Task item —
Would you print every entry below exactly as written, omitting the images?
Supplied entries Block Start
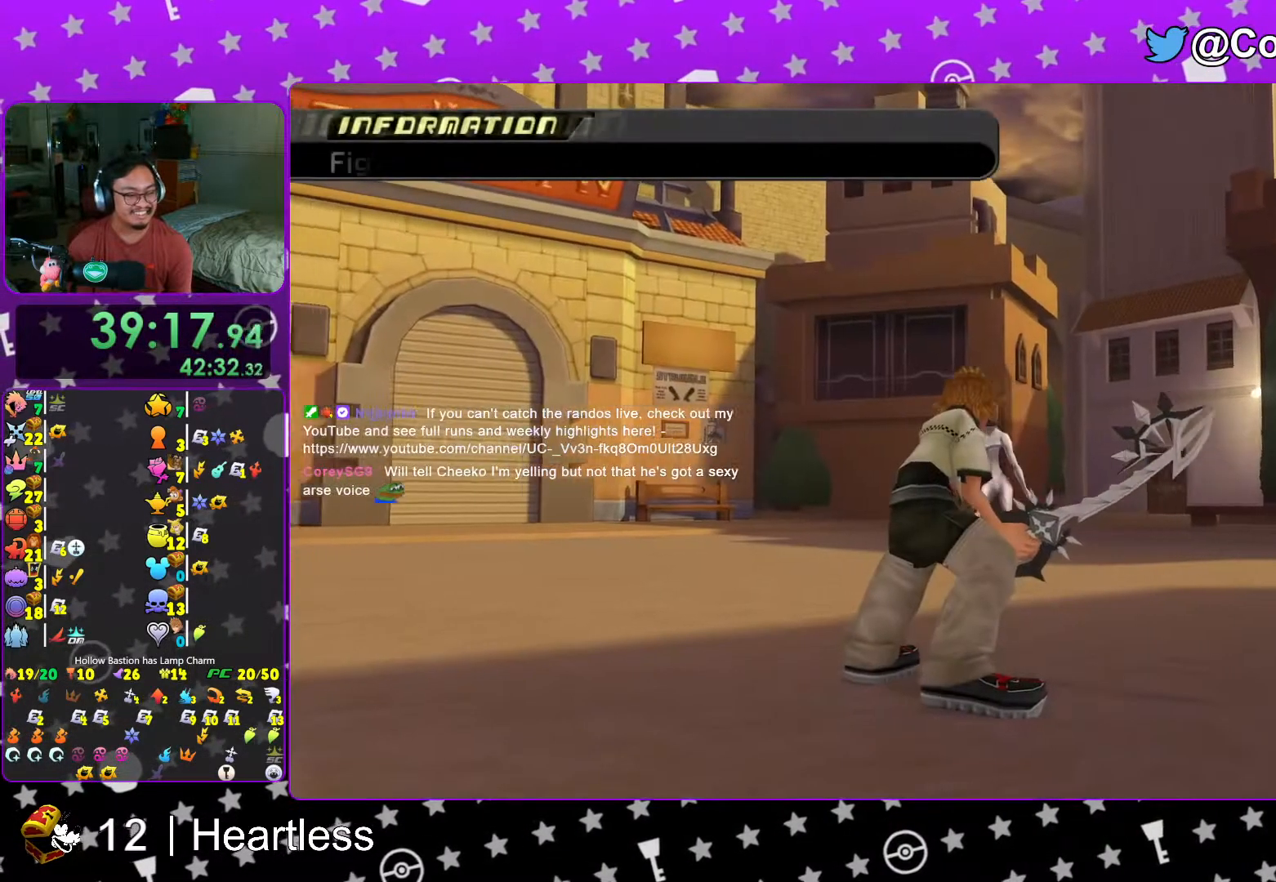
{"buttons": ["B"], "left_stick": "center", "right_stick": "center", "events": [[17, "A", "down"], [17, "B", "up"], [67, "A", "up"], [83, "B", "down"], [133, "A", "down"], [133, "B", "up"], [217, "A", "up"], [217, "B", "down"], [317, "A", "down"], [317, "B", "up"], [367, "A", "up"], [383, "B", "down"]]}
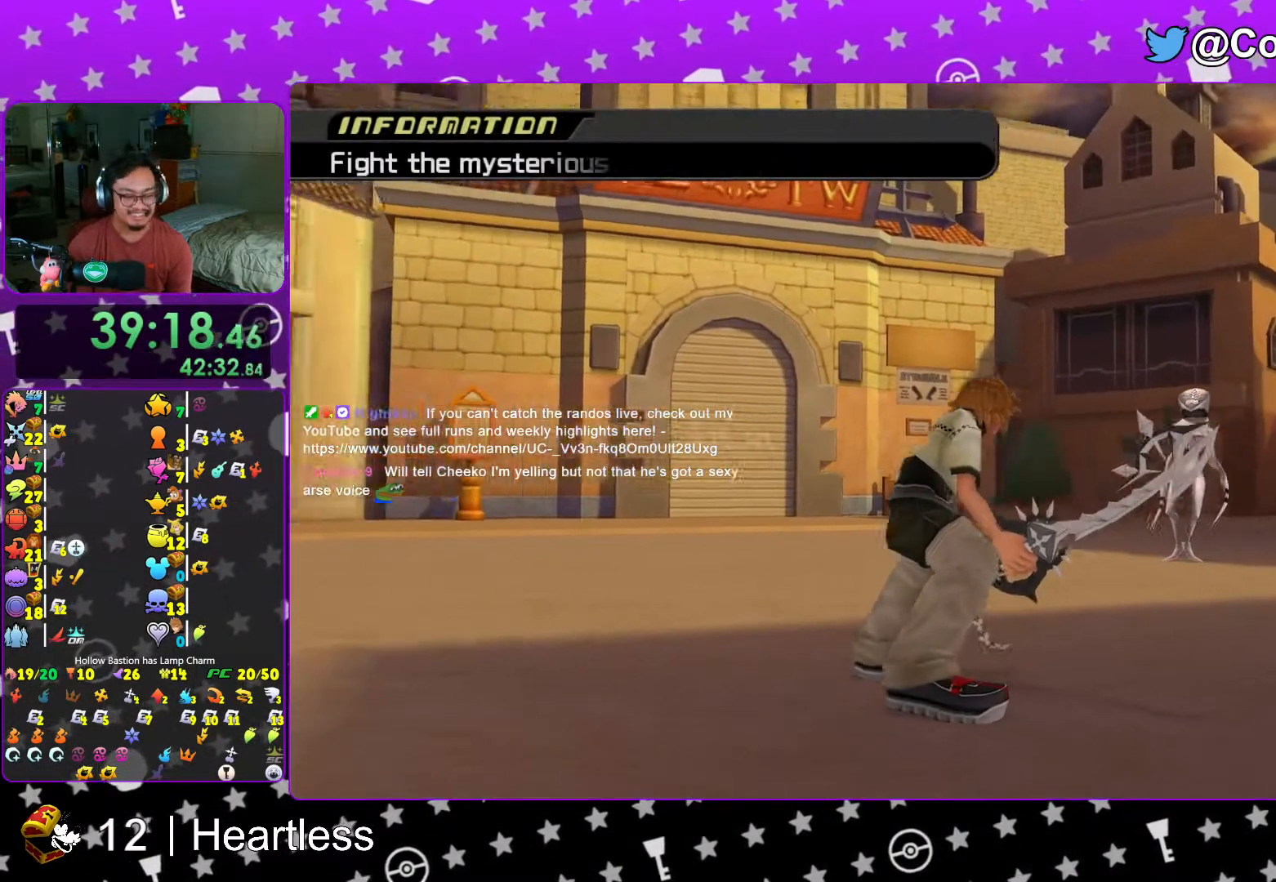
{"buttons": [], "left_stick": "center", "right_stick": "center", "events": [[233, "B", "up"]]}
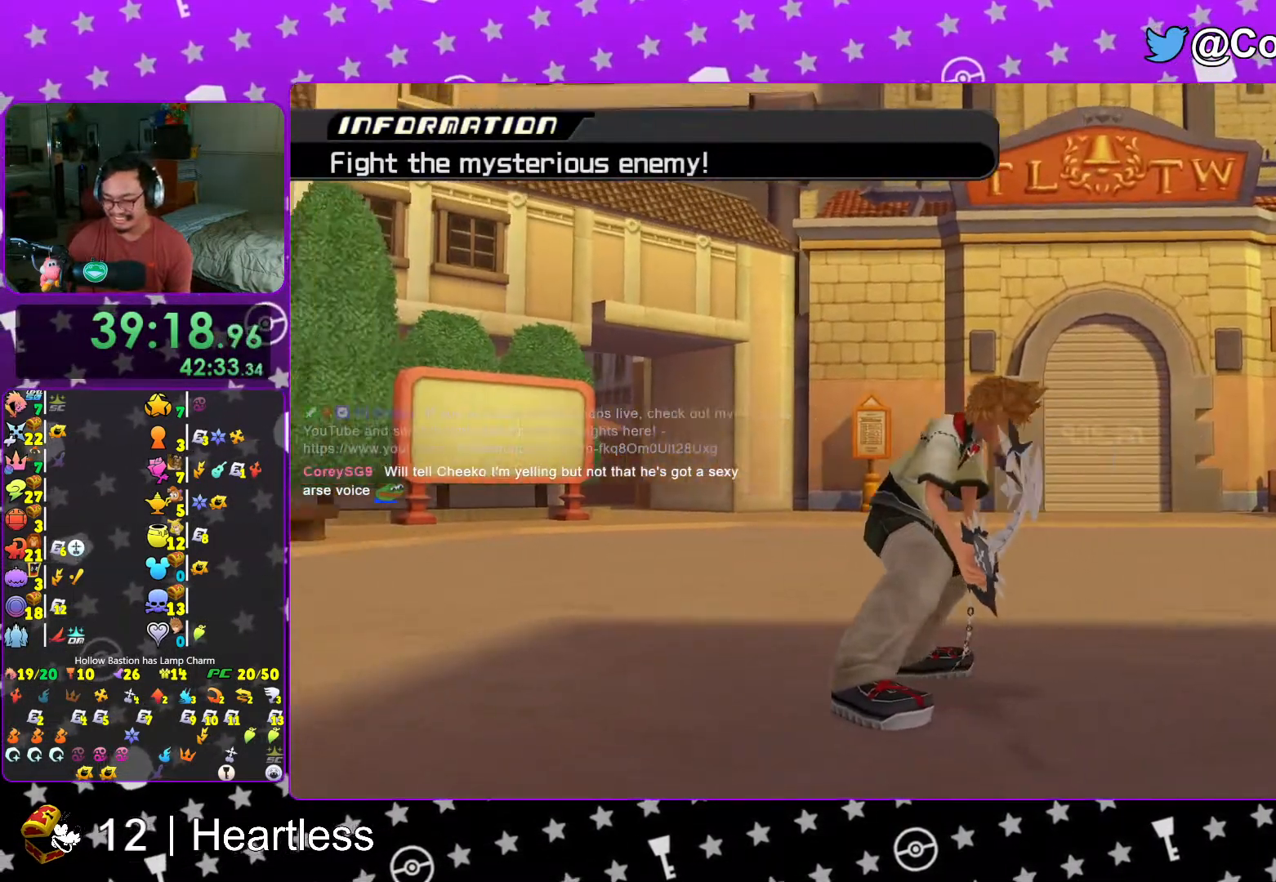
{"buttons": [], "left_stick": "center", "right_stick": "center", "events": []}
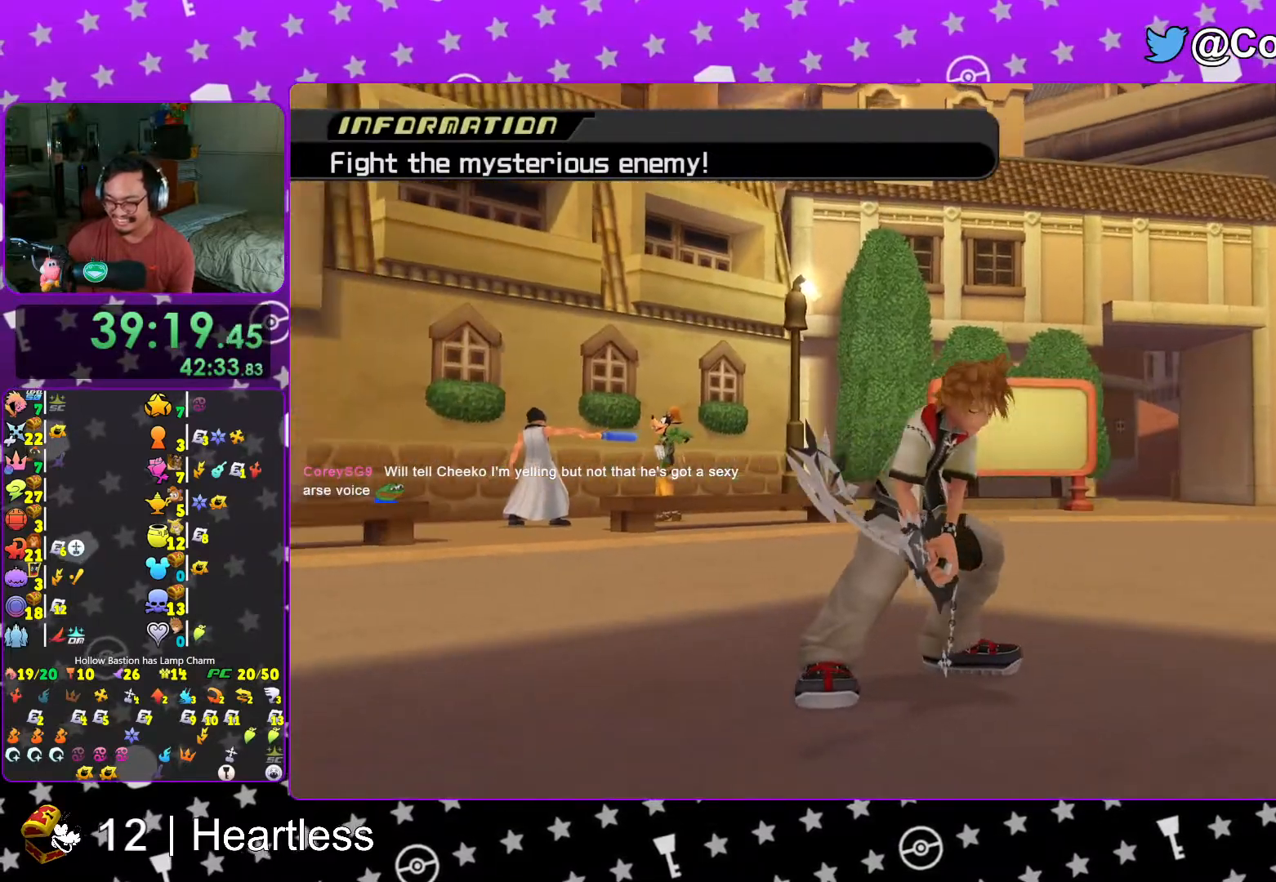
{"buttons": [], "left_stick": "center", "right_stick": "down", "events": [[167, "right_stick", "down"], [317, "right_stick", "center"], [367, "right_stick", "down"]]}
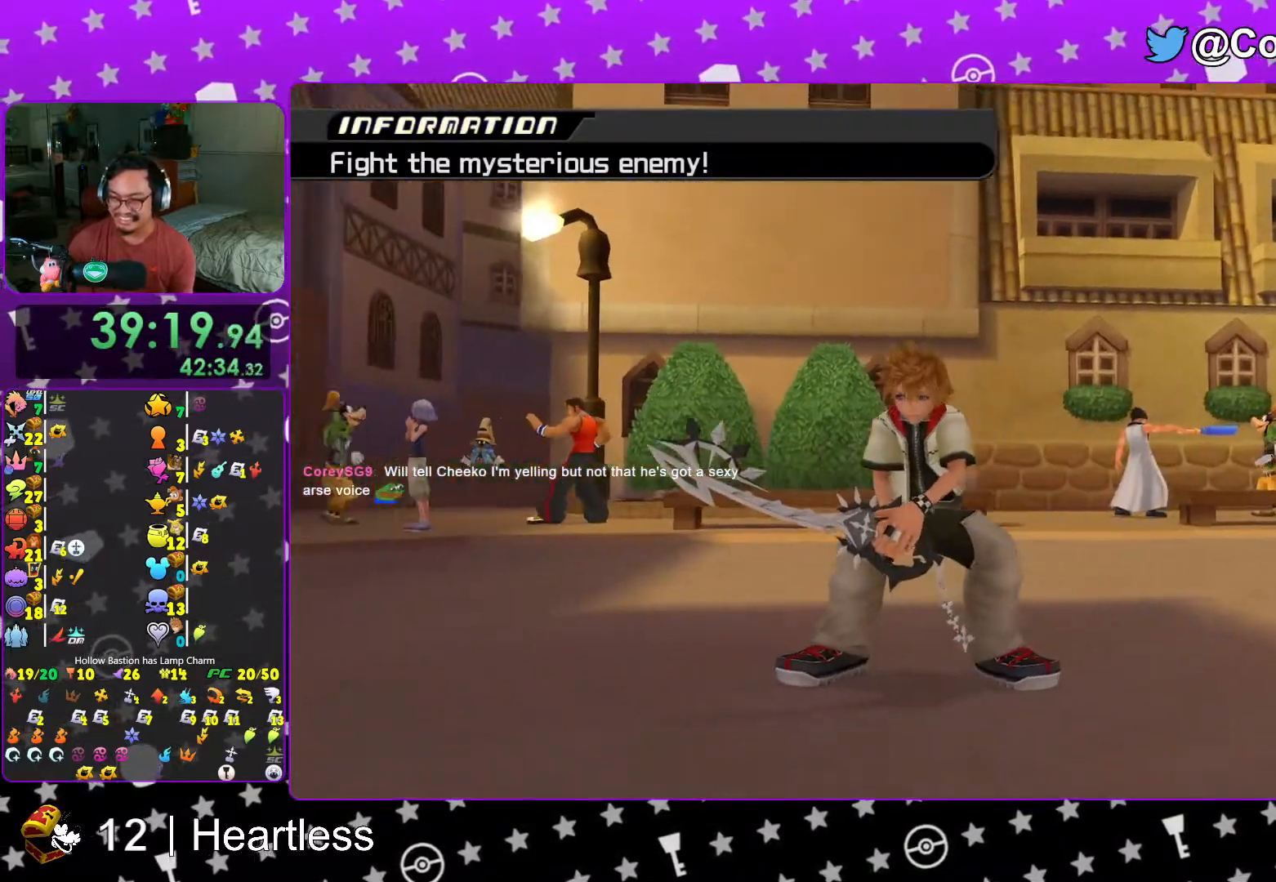
{"buttons": ["L1"], "left_stick": "center", "right_stick": "center", "events": [[17, "right_stick", "center"], [67, "right_stick", "down"], [117, "L1", "down"], [217, "right_stick", "center"]]}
Supplied entries Block End
Expected answer —
{"buttons": ["B"], "left_stick": "center", "right_stick": "center", "events": [[17, "A", "down"], [17, "B", "up"], [67, "A", "up"], [83, "B", "down"], [133, "A", "down"], [133, "B", "up"], [217, "A", "up"], [217, "B", "down"], [317, "A", "down"], [317, "B", "up"], [367, "A", "up"], [383, "B", "down"]]}
{"buttons": [], "left_stick": "center", "right_stick": "center", "events": [[233, "B", "up"]]}
{"buttons": [], "left_stick": "center", "right_stick": "center", "events": []}
{"buttons": [], "left_stick": "center", "right_stick": "down", "events": [[167, "right_stick", "down"], [317, "right_stick", "center"], [367, "right_stick", "down"]]}
{"buttons": ["L1"], "left_stick": "center", "right_stick": "center", "events": [[17, "right_stick", "center"], [67, "right_stick", "down"], [117, "L1", "down"], [217, "right_stick", "center"]]}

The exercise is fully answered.